Latitude is the range of stops a film can be overexposed while maintaining adequate quality. Professional film stocks have a greater latitude along with a slightly higher cost.

Negative film has more latitude compared to slide film. That is one of the reasons why it is believed to be difficult to work with.

Dynamic Range

The difference between the shadows and highlights details of a picture is known as dynamic range. Areas of a photograph that do not fit in this range will be seen as white overexposed highlights or totally black underexposed shadows.

When shooting in a wide variety of quickly changing lighting conditions, films with a larger dynamic range are a much better choice.

  • Digital cameras 14+ stops
  • Negative film up to 13 stops
  • Slide film 6-8 stops

The limited dynamic range of slide film is a further reason why it is thought to be difficult to shoot. The golden hour is the prime time to shoot transparency film.

Film Type

35mm film that is in metal canisters is used by the Nikon N90s. The film can also be called 135 film, and it's the most widely used film format.

The only other type of film you are likely going to come across is 120 or 220 film that is used by medium format cameras.

One of the best things about film is that you can swap the film stock you work with and get a completely different look to your pictures.

DX Coded Film

DX Encoding on a 35mm Film Canister

Virtually all commercially available 35mm film on the market these days has DX encoding. This makes it possible for cameras to detect and set the ISO of the film canister loaded into the camera.

DX-coding allows the Nikon N90s to automatically set the ISO of film. This can be overridden manually.

Nikon N90s Resources

Where to Get 35mm Film Developed?

You will find limited possible choices for where to process film.
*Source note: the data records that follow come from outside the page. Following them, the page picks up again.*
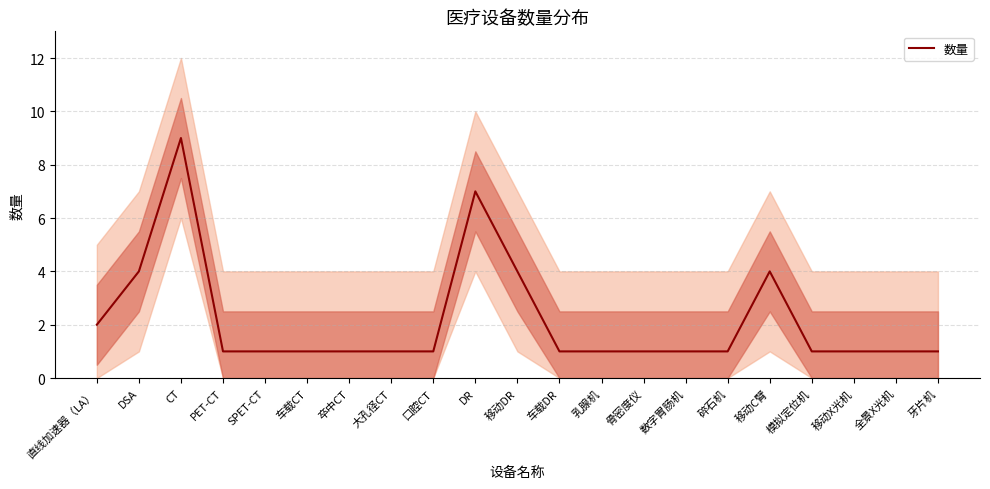

Is this an area chart (filled region under the line)?

No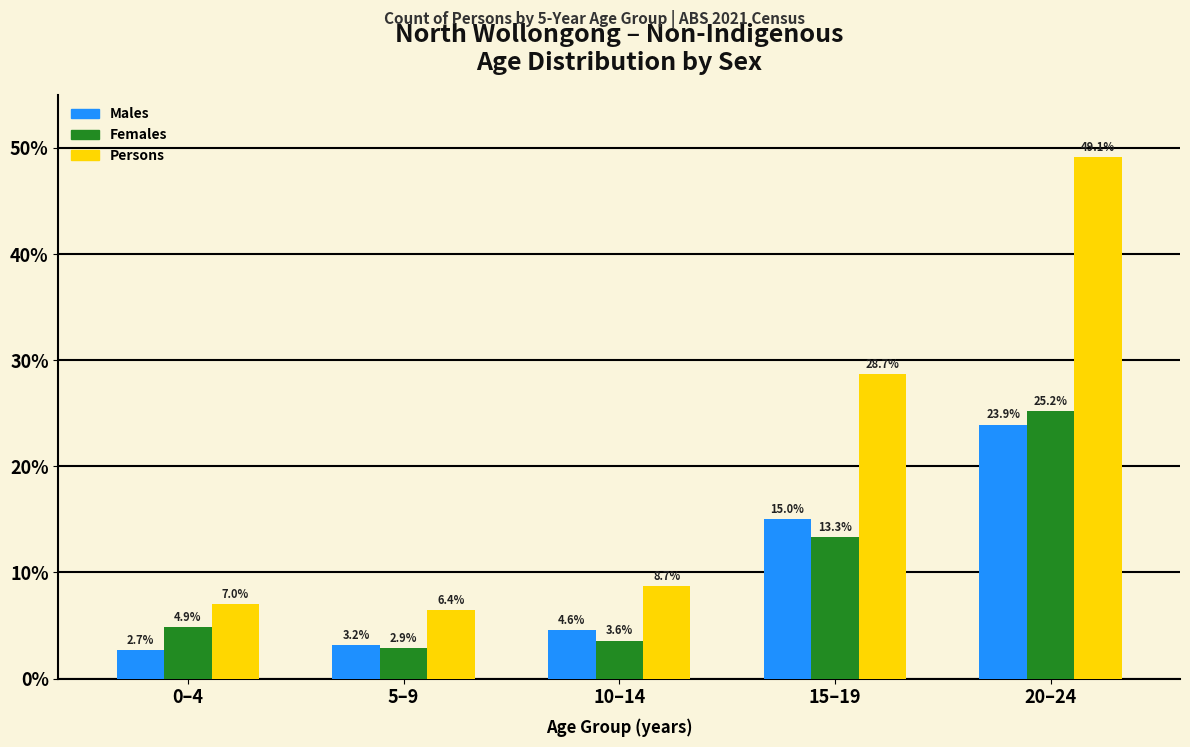

Reading left to right, transcribe all the data shown in this chart.

Males: 2.7	3.2	4.6	15.0	23.9
Females: 4.9	2.9	3.6	13.3	25.2
Persons: 7.0	6.4	8.7	28.7	49.1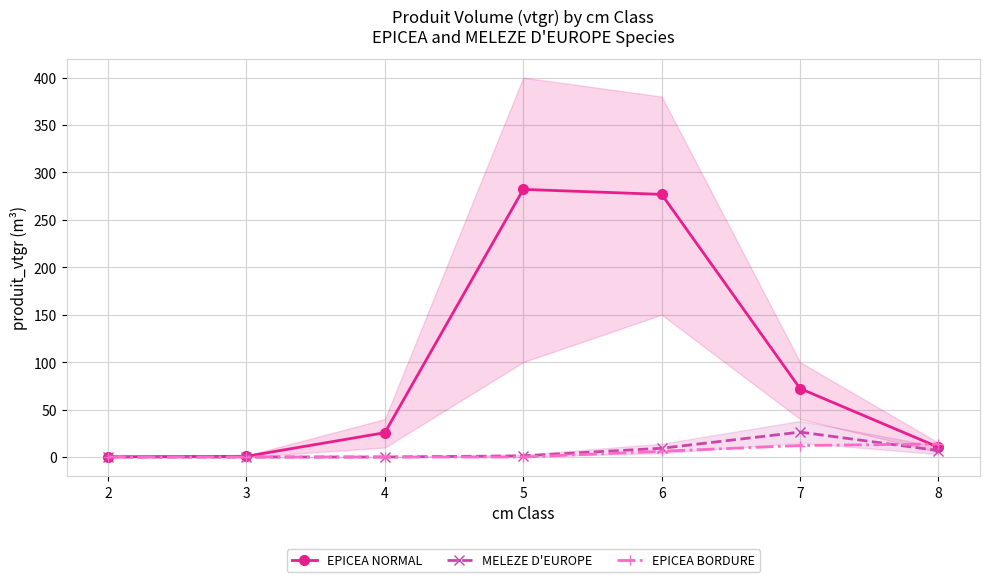

What value does the EPICEA NORMAL series have at 8?

10.3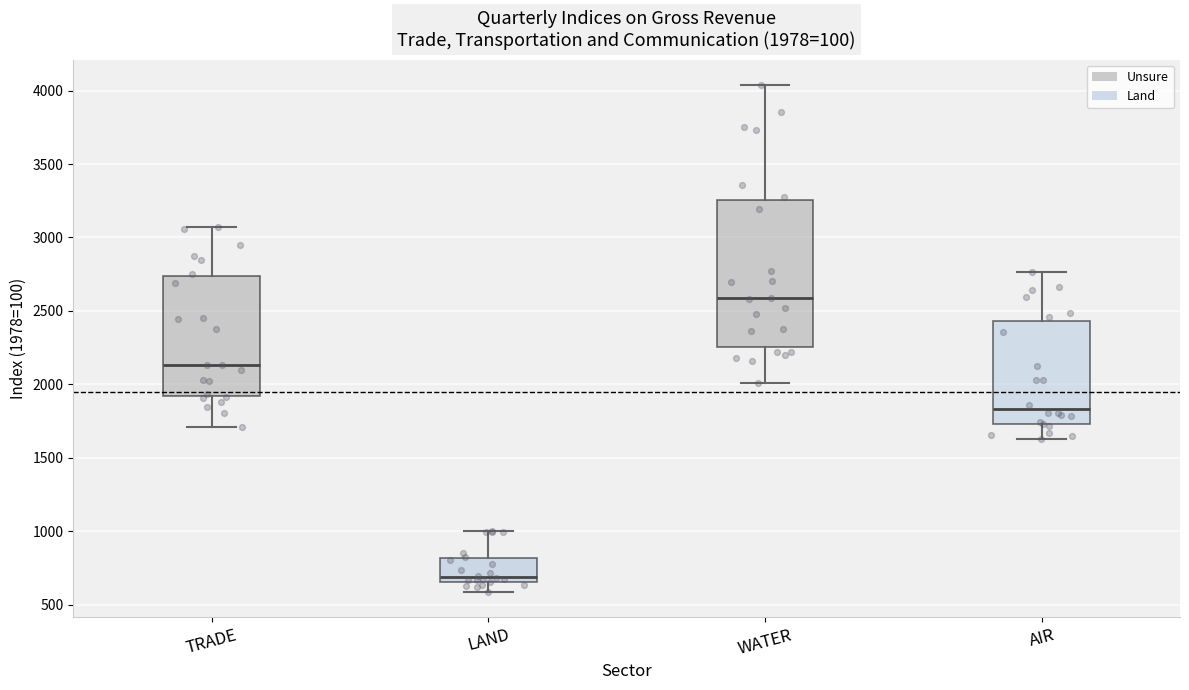

Comparing the boxes themselves (not the whiskers), which one is the tallest?

WATER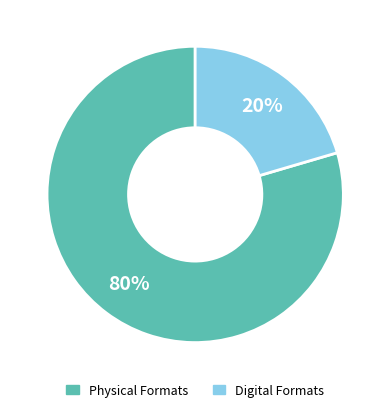

To the nearest percent, what is the average slice percentage?

50%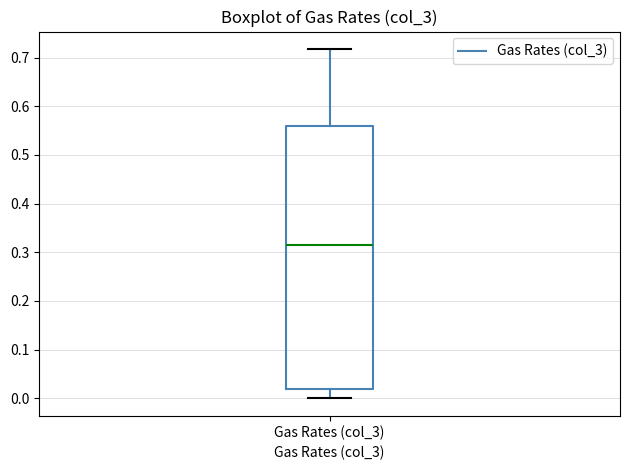

Where does the upper whisker of the box for Gas Rates (col_3) end on the y-axis? The values are not printed on the chart, so give them approximately, as read against the axis.

0.72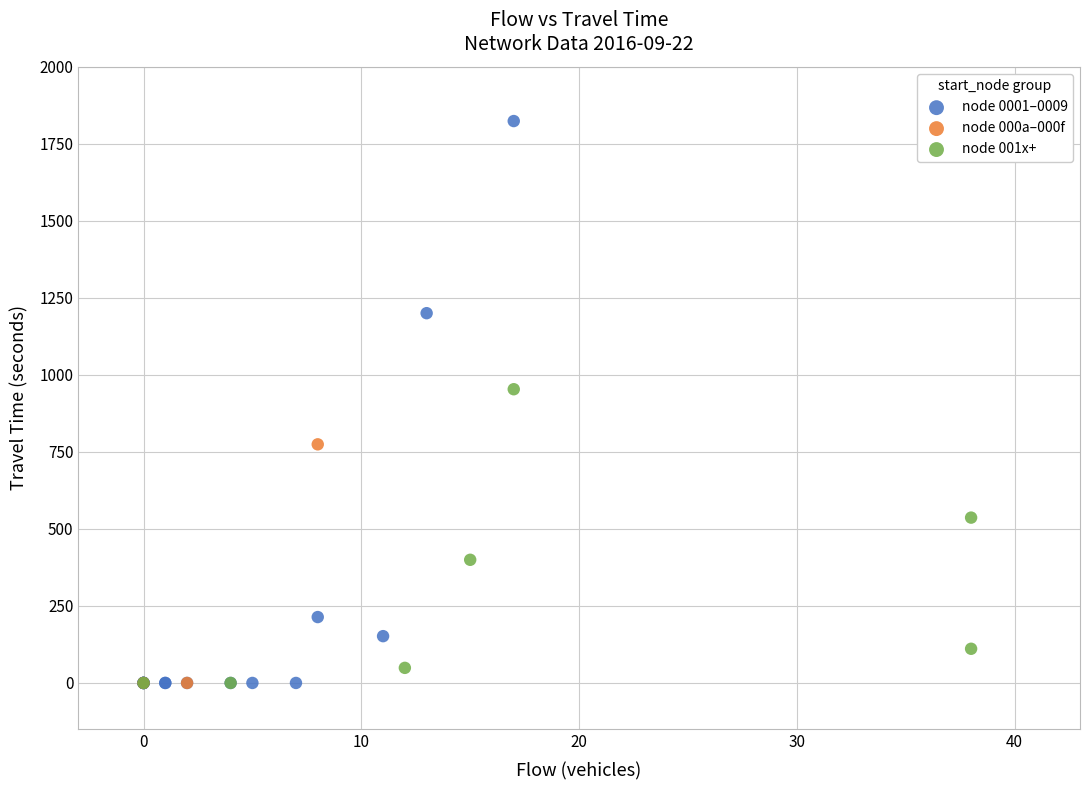

What are all the series names shown in the legend?

node 0001–0009, node 000a–000f, node 001x+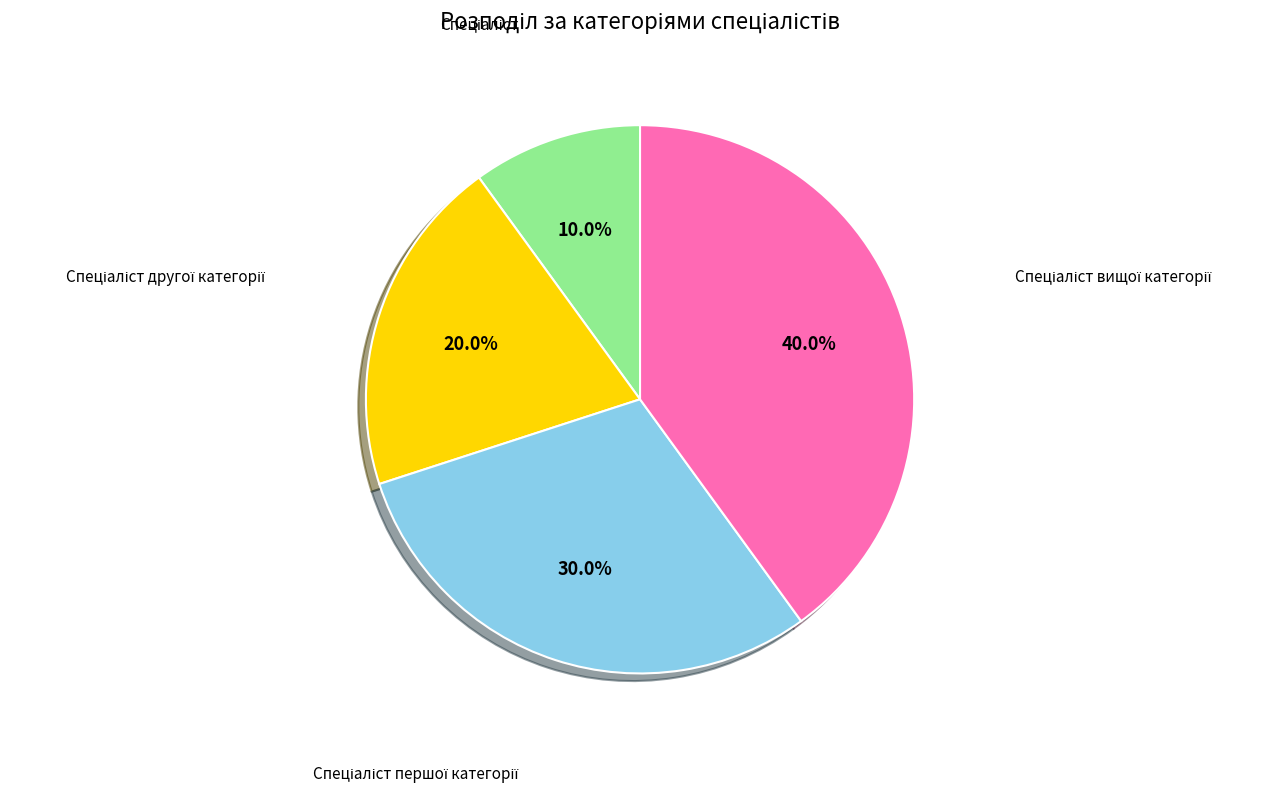

Is there any slice that represents more than half of the pie?

No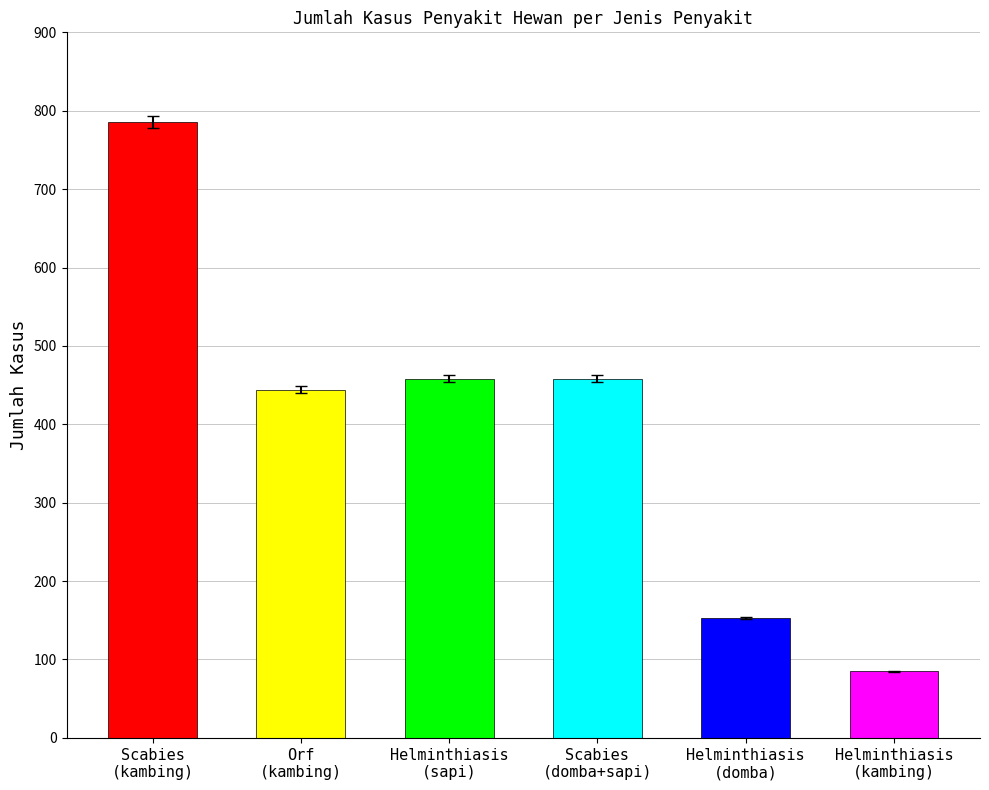

List the labels in order of value, largest first.

Scabies (kambing), Helminthiasis (sapi), Scabies (domba+sapi), Orf (kambing), Helminthiasis (domba), Helminthiasis (kambing)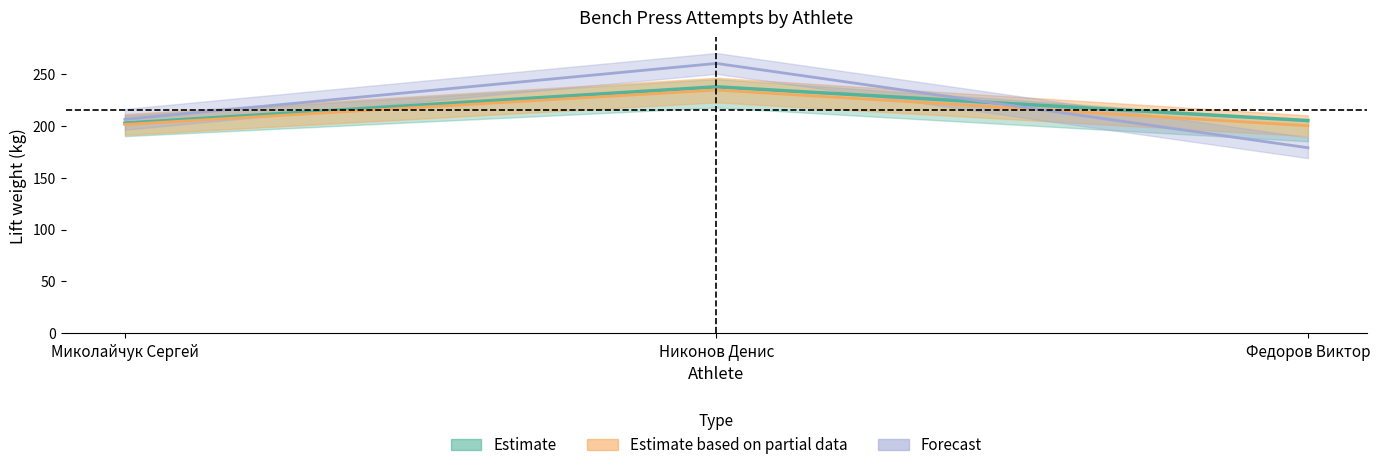

True or false: Жим лёжа 1 has a value of 401.7 at Никонов Денис.

False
For a more in-depth discussion of the choices go look at my article on Where to Develop Film.

WARNING: Film is no longer developed on location at big box stores and pharmacies. They ship film off-site to be processed by a separate company. As a result, you will not be given your negatives back.

  1. Develop Film at Home
  2. Use a Local Photography Lab
  3. Use a Mail Order Photo Lab
  4. Pharmacy or Big Box Store

Sending film to a mail-order photo lab to be processed and scanned is the least difficult option if you are just starting to use film. If you regularly use film, this can be a downside since it can get pricey.

Assuming that you are going through a medium to high volume of film, there are a few activities that can be done to cut back on your costs.

Bulk Loading Film

Getting a bulk roll of 100' of film and manually loading it into canisters by hand is considered one of the ideal options to lower your costs.

A 100' roll of film will load about 18 rolls of film containing 36 frames. Expect to see cost savings of 20-30% based on your pick.

Take into account that you're limited to 100-foot rolls of black and white film. This is in part because black and white film is much easier and less expensive to process yourself.

Home Developing and Scanning

All film can be processed by hand. It's a good option to reduce costs so you can use more film with your Nikon N90s.

Black and white film is by far the simplest to process. Developer temperature and development times are not as crucial to do correctly with black & white films as time and temperatures are for transparency or color negative.